++++ Input ++++

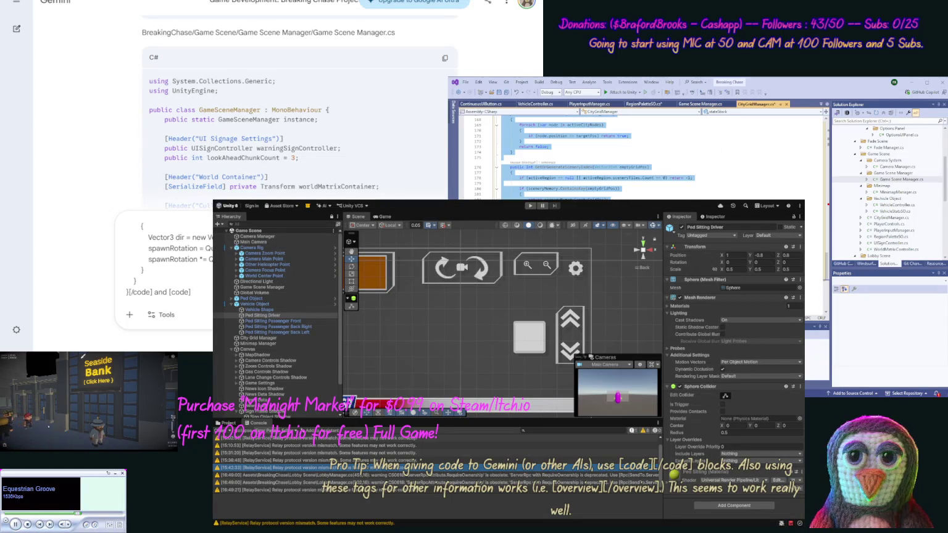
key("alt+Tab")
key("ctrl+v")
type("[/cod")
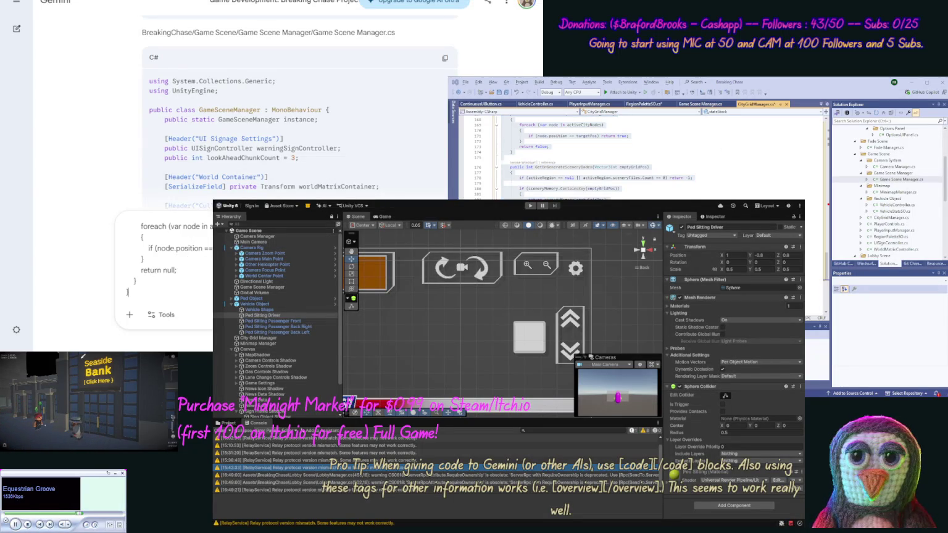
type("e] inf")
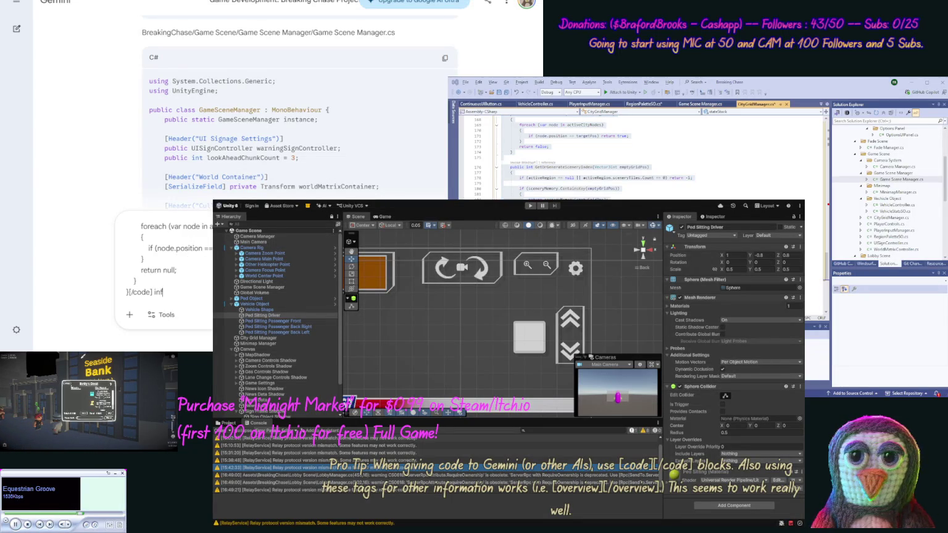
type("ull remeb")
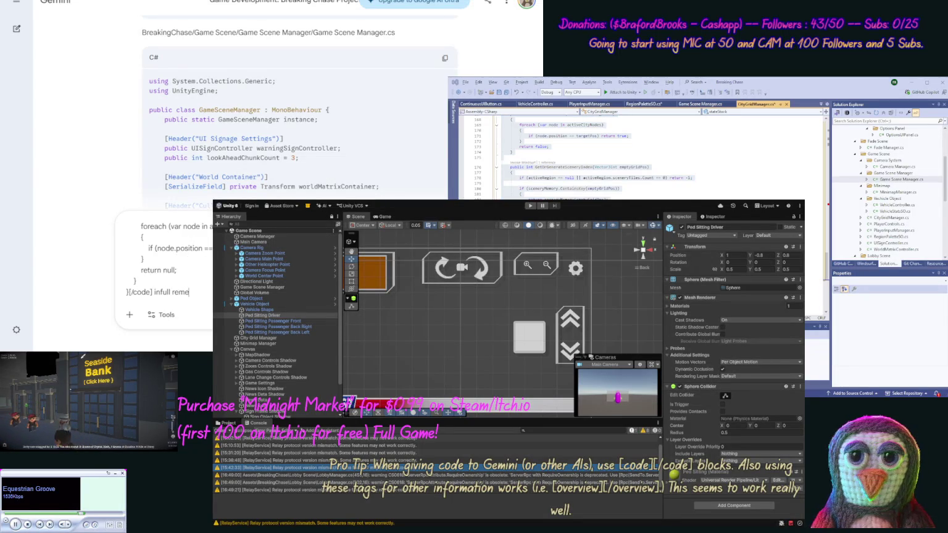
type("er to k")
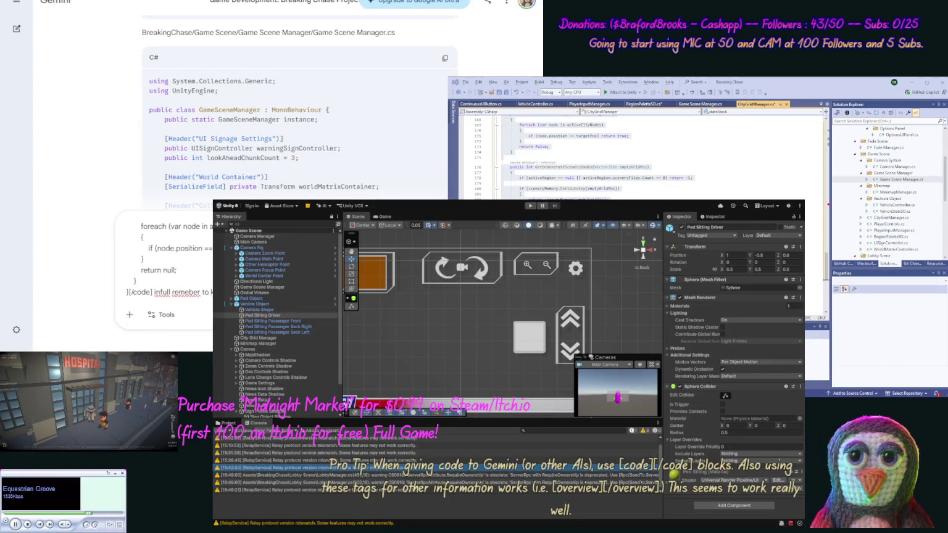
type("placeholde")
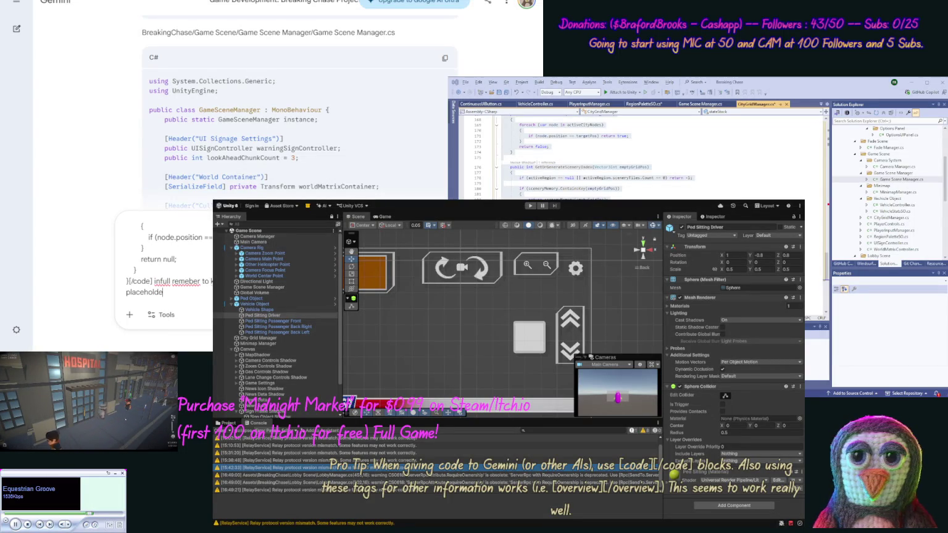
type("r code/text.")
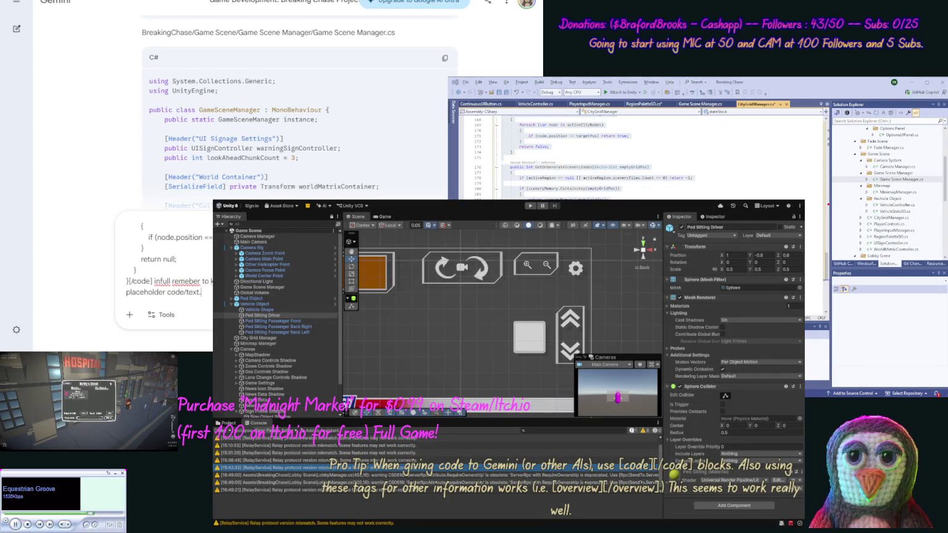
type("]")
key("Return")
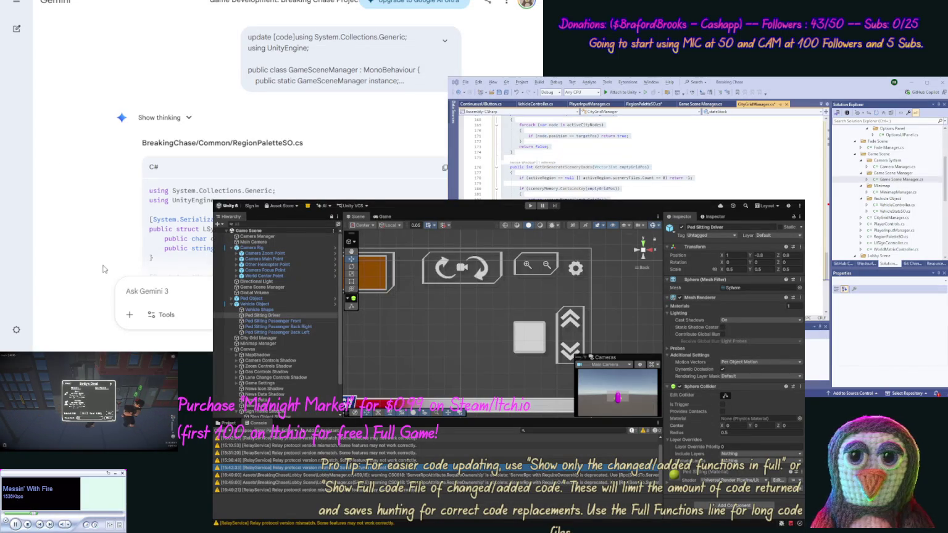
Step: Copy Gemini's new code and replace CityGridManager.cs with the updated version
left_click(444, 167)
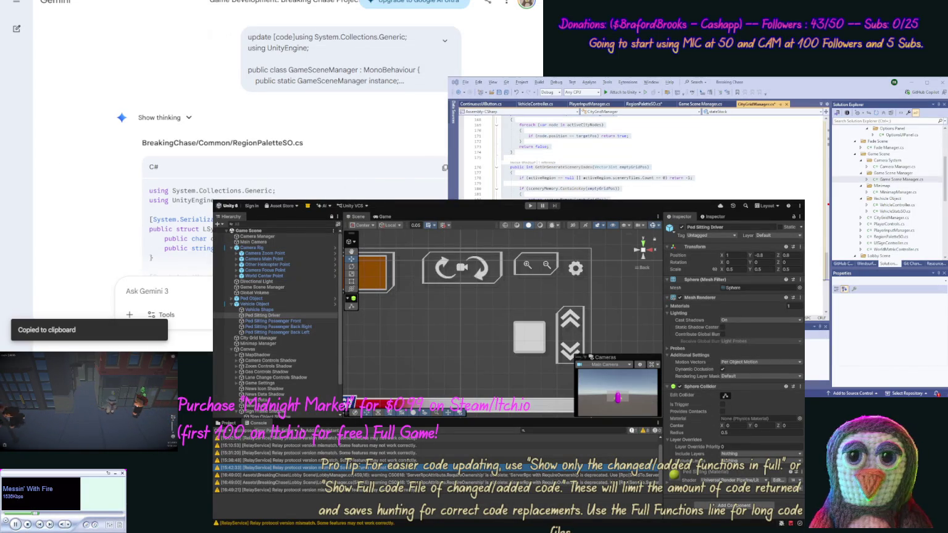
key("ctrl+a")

++++

# Task to carry out
The listing above should be transcribed word for word, with its pictures left out.

# Answer to the problem
key("alt+Tab")
key("ctrl+v")
type("[/cod")
type("e] inf")
type("ull remeb")
type("er to k")
type("placeholde")
type("r code/text.")
type("]")
key("Return")
Step: Copy Gemini's new code and replace CityGridManager.cs with the updated version
left_click(444, 167)
key("ctrl+a")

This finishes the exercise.